SELECTED TEXT ->
.....

Serverless Tapir


This blog post could start with a drawing of a tapir that has a pair of tiny angel wings and sits on a cloud. Unfortunately, I cannot draw. But I can code. So in this article will tell how to run a Tapir program with AWS Lambda and API Gateway.

Introduction

Tapir is an amazing scala framework that allows defining http endpoints as scala values. Let’s look at the example that I borrowed from the official documentation:

import sttp.tapir._
import sttp.tapir.json.circe._
import io.circe.generic.auto._

type Limit = Int
type AuthToken = String
case class BooksFromYear(genre: String, year: Int)
case class Book(title: String)

val booksListing: Endpoint[(BooksFromYear, Limit, AuthToken), String, List[Book], Nothing] = 
  endpoint
    .get
    .in(("books" / path[String]("genre") / path[Int]("year")).mapTo(BooksFromYear))

.....

ENTRIES SUPPLIED ->
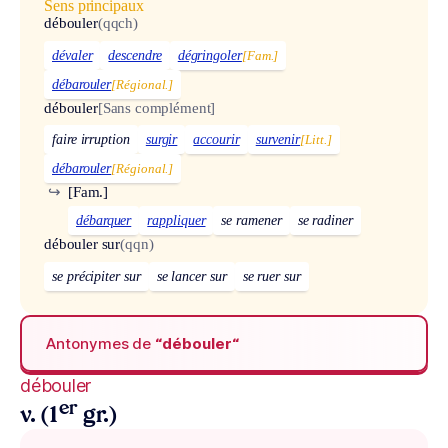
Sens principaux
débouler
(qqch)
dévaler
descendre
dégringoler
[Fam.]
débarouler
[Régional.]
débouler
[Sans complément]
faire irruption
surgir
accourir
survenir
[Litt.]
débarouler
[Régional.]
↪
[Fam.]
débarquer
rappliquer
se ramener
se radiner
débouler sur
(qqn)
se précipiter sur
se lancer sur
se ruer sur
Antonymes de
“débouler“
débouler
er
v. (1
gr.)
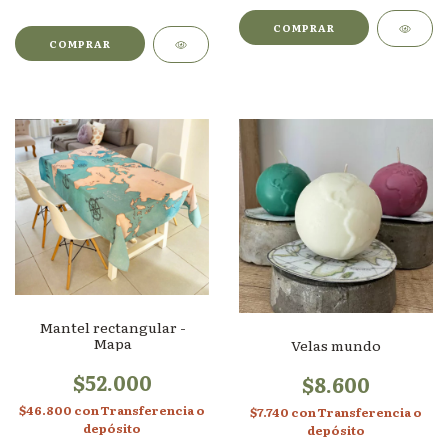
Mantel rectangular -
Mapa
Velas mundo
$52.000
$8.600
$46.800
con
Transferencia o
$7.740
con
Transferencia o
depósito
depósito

.....

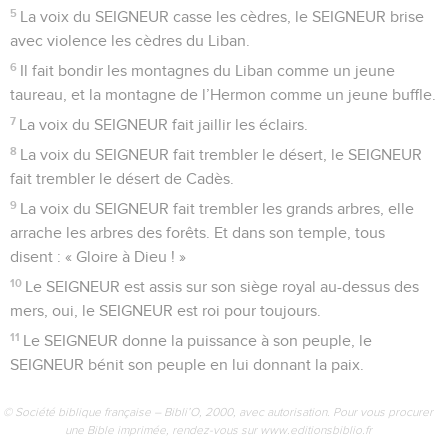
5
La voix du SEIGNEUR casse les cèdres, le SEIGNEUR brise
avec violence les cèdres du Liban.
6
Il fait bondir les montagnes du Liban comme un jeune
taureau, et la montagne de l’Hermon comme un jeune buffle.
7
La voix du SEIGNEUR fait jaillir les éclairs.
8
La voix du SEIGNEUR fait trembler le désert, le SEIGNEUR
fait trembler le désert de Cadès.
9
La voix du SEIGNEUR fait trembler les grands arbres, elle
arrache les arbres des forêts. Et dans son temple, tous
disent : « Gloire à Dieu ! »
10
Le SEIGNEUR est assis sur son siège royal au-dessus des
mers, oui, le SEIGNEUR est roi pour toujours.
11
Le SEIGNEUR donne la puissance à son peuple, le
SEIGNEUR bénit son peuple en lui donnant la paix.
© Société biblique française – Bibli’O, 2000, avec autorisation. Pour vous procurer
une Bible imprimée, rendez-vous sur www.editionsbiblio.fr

.....

EXERCISE INSTRUCTIONS ->
From the Tapir blog post above, write out word for word the passage that begins with the words "import sttp.tapir._" and ends with "String, year: Int)".

EXERCISE SOLUTION ->
import sttp.tapir._
import sttp.tapir.json.circe._
import io.circe.generic.auto._

type Limit = Int
type AuthToken = String
case class BooksFromYear(genre: String, year: Int)